**Your instructions**
Word for word, reproduce all of the entries shown below.

**Material for this task**
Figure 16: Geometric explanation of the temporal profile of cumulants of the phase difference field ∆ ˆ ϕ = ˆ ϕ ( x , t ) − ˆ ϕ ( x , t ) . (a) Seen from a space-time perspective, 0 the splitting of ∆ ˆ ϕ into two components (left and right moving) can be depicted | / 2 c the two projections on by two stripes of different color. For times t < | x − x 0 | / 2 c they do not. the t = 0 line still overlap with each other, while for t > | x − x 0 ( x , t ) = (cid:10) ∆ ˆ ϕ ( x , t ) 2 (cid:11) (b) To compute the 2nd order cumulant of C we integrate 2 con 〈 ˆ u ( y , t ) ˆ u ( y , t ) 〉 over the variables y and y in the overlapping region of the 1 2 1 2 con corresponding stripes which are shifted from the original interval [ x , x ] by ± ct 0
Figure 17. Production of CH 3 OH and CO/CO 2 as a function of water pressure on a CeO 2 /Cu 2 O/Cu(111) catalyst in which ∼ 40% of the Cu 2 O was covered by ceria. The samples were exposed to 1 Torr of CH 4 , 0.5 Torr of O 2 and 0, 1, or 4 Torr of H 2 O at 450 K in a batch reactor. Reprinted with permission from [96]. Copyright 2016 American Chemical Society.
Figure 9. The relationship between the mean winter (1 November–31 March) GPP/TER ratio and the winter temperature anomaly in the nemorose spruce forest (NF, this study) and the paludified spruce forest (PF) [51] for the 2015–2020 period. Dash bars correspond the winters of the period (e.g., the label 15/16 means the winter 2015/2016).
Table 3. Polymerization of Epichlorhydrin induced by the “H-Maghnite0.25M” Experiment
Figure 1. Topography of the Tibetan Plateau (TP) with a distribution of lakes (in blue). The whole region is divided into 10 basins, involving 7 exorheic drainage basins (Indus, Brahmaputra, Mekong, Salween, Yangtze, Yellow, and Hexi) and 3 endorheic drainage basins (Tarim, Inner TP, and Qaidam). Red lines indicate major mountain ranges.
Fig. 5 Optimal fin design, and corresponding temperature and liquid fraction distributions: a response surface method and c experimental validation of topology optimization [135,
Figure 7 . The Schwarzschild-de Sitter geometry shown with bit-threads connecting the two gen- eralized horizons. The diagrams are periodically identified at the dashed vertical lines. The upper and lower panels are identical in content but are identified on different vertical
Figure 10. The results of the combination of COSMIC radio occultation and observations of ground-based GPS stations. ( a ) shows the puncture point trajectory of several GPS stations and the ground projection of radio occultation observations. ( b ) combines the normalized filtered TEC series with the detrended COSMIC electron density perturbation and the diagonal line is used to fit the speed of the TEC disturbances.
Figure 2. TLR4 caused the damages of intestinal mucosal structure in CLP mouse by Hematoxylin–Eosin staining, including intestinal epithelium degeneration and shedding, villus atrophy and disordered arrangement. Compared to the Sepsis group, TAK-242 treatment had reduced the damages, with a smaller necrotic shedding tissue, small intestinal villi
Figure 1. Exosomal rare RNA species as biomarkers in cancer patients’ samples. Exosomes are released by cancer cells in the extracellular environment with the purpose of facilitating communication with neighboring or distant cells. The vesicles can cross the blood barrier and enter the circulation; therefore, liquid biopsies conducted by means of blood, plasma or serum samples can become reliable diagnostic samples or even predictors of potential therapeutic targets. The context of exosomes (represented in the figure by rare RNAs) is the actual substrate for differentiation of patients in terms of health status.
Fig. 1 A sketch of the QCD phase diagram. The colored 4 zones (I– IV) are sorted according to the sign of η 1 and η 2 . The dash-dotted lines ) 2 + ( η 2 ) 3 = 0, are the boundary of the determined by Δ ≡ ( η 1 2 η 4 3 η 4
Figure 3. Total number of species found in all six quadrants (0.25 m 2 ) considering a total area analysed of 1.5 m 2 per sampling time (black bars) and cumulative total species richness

**Response to this exercise**
Figure 16: Geometric explanation of the temporal profile of cumulants of the phase difference field ∆ ˆ ϕ = ˆ ϕ ( x , t ) − ˆ ϕ ( x , t ) . (a) Seen from a space-time perspective, 0 the splitting of ∆ ˆ ϕ into two components (left and right moving) can be depicted | / 2 c the two projections on by two stripes of different color. For times t < | x − x 0 | / 2 c they do not. the t = 0 line still overlap with each other, while for t > | x − x 0 ( x , t ) = (cid:10) ∆ ˆ ϕ ( x , t ) 2 (cid:11) (b) To compute the 2nd order cumulant of C we integrate 2 con 〈 ˆ u ( y , t ) ˆ u ( y , t ) 〉 over the variables y and y in the overlapping region of the 1 2 1 2 con corresponding stripes which are shifted from the original interval [ x , x ] by ± ct 0
Figure 17. Production of CH 3 OH and CO/CO 2 as a function of water pressure on a CeO 2 /Cu 2 O/Cu(111) catalyst in which ∼ 40% of the Cu 2 O was covered by ceria. The samples were exposed to 1 Torr of CH 4 , 0.5 Torr of O 2 and 0, 1, or 4 Torr of H 2 O at 450 K in a batch reactor. Reprinted with permission from [96]. Copyright 2016 American Chemical Society.
Figure 9. The relationship between the mean winter (1 November–31 March) GPP/TER ratio and the winter temperature anomaly in the nemorose spruce forest (NF, this study) and the paludified spruce forest (PF) [51] for the 2015–2020 period. Dash bars correspond the winters of the period (e.g., the label 15/16 means the winter 2015/2016).
Table 3. Polymerization of Epichlorhydrin induced by the “H-Maghnite0.25M” Experiment
Figure 1. Topography of the Tibetan Plateau (TP) with a distribution of lakes (in blue). The whole region is divided into 10 basins, involving 7 exorheic drainage basins (Indus, Brahmaputra, Mekong, Salween, Yangtze, Yellow, and Hexi) and 3 endorheic drainage basins (Tarim, Inner TP, and Qaidam). Red lines indicate major mountain ranges.
Fig. 5 Optimal fin design, and corresponding temperature and liquid fraction distributions: a response surface method and c experimental validation of topology optimization [135,
Figure 7 . The Schwarzschild-de Sitter geometry shown with bit-threads connecting the two gen- eralized horizons. The diagrams are periodically identified at the dashed vertical lines. The upper and lower panels are identical in content but are identified on different vertical
Figure 10. The results of the combination of COSMIC radio occultation and observations of ground-based GPS stations. ( a ) shows the puncture point trajectory of several GPS stations and the ground projection of radio occultation observations. ( b ) combines the normalized filtered TEC series with the detrended COSMIC electron density perturbation and the diagonal line is used to fit the speed of the TEC disturbances.
Figure 2. TLR4 caused the damages of intestinal mucosal structure in CLP mouse by Hematoxylin–Eosin staining, including intestinal epithelium degeneration and shedding, villus atrophy and disordered arrangement. Compared to the Sepsis group, TAK-242 treatment had reduced the damages, with a smaller necrotic shedding tissue, small intestinal villi
Figure 1. Exosomal rare RNA species as biomarkers in cancer patients’ samples. Exosomes are released by cancer cells in the extracellular environment with the purpose of facilitating communication with neighboring or distant cells. The vesicles can cross the blood barrier and enter the circulation; therefore, liquid biopsies conducted by means of blood, plasma or serum samples can become reliable diagnostic samples or even predictors of potential therapeutic targets. The context of exosomes (represented in the figure by rare RNAs) is the actual substrate for differentiation of patients in terms of health status.
Fig. 1 A sketch of the QCD phase diagram. The colored 4 zones (I– IV) are sorted according to the sign of η 1 and η 2 . The dash-dotted lines ) 2 + ( η 2 ) 3 = 0, are the boundary of the determined by Δ ≡ ( η 1 2 η 4 3 η 4
Figure 3. Total number of species found in all six quadrants (0.25 m 2 ) considering a total area analysed of 1.5 m 2 per sampling time (black bars) and cumulative total species richness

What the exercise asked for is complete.